Ashik Desai, EVP of business growth and analytics for CMH, says one of the challenges developing out of personalized medicine is how to connect the dots between health care providers, patients and technology providers.

“There’s a transformation going on in healthcare, from blockbuster drugs with huge patient populations, to personalized one-to-one provision,” he says. “There is incredible innovation in science, but there also needs to be innovation in helping patients to manage their health outcomes.”

He believes that with personalized medicine it is even more critical to engage the patient and that requires the right information to create care coordination modules. “Positive outcomes depend on a lot more than just the right treatment. Lifestyle, fitness, food all matter. It’s about regime and routine”

Desai says, in the past, pharma marketing has been a primarily passive experience at the physician’s practice - something that was left in the waiting room. Personalized marketing can deliver information and insights to patients and physicians during the actual consultation. “These are the specific moments and conversations in which healthcare decision are made,” he says.

He explains that physicians can now use technology to inform their health decisions and treatment options on the basis of their prior research and knowledge of the patient. “For example, our Digital Exam Room Tablet can offer assessment tools for early detection, based on simple questions around a patient’s lifestyle and family history. Based on the results of these assessment tools, the patient can then have an enriched conversation about treatment options with their healthcare provider.”

In the case of chronic conditions, patients generally have to manage their conditions on their own. By providing the correct context, better platforms for communication, and helpful information to patients in the consultation room, patient adherence can be improved for patients living with a chronic condition.

In the personalized context, pharma marketing may no longer be the correct terminology. Desai says advertising certainly isn’t. “We’re moving beyond advertising, this is about delivering the right information and the right intelligence at the right time.”

The ‘right information’ could be around disease state awareness, diagnosis or follow up sessions to ‘stay on’ or amend therapy. In this environment, the normal rules of information exclusivity don’t apply. Desai describes what is required, not as a marketing platform, but as an ‘information and intelligence platform’ that is personalised, contextualised and actionable.

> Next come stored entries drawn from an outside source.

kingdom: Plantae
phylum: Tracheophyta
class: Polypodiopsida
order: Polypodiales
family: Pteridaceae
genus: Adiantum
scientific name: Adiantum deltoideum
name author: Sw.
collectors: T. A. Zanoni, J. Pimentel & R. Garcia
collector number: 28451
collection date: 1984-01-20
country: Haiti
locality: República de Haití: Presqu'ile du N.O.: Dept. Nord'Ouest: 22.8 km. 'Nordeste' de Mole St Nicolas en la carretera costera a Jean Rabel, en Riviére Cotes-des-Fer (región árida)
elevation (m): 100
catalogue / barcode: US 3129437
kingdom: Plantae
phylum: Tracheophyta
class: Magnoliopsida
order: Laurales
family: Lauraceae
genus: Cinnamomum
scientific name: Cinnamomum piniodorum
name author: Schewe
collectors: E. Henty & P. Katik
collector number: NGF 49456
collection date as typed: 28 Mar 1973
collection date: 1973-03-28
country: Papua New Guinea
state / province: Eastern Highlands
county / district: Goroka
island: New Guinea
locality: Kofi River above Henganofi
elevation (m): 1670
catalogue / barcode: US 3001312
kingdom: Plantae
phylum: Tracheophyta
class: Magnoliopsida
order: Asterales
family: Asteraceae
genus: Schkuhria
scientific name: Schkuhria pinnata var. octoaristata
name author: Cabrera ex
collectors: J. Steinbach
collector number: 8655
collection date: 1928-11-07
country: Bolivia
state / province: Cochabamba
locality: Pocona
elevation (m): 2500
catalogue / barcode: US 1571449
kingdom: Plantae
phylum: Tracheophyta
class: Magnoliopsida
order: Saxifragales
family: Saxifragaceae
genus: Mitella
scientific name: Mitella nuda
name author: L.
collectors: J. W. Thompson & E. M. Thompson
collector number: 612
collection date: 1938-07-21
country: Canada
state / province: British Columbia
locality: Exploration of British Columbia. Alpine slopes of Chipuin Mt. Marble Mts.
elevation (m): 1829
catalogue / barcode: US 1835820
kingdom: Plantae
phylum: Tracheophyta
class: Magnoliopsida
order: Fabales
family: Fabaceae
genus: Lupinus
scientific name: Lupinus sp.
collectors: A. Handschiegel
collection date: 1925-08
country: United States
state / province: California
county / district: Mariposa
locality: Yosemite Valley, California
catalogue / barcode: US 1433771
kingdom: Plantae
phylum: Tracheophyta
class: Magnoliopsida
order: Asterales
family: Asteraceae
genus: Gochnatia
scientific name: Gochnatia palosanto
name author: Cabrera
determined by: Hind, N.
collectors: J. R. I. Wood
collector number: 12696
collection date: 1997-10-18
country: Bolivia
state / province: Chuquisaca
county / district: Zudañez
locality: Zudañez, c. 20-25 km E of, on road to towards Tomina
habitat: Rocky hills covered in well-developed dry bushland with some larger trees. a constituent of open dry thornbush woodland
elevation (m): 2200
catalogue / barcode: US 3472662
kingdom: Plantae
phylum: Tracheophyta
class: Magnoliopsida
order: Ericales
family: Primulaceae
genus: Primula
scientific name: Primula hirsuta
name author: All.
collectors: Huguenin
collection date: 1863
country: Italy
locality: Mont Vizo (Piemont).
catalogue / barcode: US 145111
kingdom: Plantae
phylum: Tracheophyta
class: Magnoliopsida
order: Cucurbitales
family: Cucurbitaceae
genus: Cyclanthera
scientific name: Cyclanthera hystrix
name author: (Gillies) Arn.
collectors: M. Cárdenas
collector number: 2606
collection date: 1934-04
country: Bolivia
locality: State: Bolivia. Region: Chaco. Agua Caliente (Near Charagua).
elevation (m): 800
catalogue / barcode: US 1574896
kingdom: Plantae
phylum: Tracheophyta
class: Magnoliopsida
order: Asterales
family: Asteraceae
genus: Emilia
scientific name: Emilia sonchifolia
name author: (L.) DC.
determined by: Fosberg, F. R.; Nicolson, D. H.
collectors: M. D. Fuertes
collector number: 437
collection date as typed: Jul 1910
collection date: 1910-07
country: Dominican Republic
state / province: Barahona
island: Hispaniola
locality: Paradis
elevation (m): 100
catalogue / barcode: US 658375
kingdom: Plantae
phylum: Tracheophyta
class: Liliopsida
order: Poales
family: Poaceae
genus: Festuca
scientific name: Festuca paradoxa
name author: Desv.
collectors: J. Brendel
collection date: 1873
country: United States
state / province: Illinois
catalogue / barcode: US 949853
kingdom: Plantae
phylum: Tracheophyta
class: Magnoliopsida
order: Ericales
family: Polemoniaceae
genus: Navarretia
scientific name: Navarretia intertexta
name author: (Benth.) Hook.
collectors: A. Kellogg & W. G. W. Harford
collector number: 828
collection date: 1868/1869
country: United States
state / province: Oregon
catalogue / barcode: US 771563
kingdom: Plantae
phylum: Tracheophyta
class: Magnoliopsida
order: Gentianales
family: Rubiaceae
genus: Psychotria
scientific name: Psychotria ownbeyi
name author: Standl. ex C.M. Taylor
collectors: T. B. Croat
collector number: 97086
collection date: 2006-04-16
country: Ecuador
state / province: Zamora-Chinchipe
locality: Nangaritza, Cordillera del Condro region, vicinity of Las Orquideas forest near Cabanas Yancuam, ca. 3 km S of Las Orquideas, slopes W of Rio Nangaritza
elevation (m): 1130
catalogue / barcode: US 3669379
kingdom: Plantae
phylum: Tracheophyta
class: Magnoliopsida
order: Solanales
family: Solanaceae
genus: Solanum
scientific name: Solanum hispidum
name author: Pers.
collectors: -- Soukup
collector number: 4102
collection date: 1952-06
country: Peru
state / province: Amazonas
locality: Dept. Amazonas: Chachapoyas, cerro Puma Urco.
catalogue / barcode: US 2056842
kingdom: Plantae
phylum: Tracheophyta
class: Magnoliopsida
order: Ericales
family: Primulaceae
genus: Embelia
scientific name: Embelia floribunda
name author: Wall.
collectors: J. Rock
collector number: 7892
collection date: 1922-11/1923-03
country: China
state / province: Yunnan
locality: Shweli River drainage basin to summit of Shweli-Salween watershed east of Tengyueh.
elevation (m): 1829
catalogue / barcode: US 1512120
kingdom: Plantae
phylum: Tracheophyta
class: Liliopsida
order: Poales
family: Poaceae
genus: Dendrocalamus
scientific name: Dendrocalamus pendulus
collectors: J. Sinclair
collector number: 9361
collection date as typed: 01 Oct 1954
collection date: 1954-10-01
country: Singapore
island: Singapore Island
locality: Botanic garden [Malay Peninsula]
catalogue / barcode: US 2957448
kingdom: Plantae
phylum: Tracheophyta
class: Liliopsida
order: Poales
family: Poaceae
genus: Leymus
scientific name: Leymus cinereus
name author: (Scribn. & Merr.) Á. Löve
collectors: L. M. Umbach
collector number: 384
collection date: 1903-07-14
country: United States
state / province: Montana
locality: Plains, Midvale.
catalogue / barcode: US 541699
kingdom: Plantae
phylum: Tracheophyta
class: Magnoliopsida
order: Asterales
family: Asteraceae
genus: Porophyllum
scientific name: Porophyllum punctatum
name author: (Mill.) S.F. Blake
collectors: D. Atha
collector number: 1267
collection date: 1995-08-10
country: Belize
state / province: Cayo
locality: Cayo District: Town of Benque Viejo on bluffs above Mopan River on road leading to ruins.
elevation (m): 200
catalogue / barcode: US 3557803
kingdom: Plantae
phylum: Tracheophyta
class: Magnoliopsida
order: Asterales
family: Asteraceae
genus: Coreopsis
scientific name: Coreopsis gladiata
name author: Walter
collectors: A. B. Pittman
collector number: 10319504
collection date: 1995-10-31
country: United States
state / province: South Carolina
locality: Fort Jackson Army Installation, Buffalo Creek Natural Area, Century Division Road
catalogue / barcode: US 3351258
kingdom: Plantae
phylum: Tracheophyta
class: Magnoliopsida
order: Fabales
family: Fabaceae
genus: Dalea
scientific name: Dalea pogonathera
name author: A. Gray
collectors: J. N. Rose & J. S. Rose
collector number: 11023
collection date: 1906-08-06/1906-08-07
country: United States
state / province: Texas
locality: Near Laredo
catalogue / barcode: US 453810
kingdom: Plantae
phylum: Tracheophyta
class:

To ensure the depth and breadth of information required is available, a range of providers are required. CMH operates as a platform provider, delivering content from multiple inputs. “We work with 37 of the top 40 life science companies and source content from providers such as the American Cancer Society, the American Lung Association and the American College of Gastroenterology.”

Just as personalized medicine couldn’t exist without emerging technologies, personalised marketing relies heavily on developing digital infrastructure. “To deliver this level of complexity in terms of how information is served would be almost impossible without digital. Digital gives us the opportunity to scale, to bring the technical innovation to life.”

For the future, Desai sees an opportunity in the exam room. “Where we see it going is toward smart diagnostics, bringing together preferences from patient and HCP, clinical data and symptom tracking. We are working on a diagnostic module, a tool that is about more than the right prescription. We want to elevate diagnosis”.

Desai says: “We do not currently leverage our technology to deliver information and intelligence that is personalized down to the genetic level, but we are building HIPAA compliant technology that can help us get there.”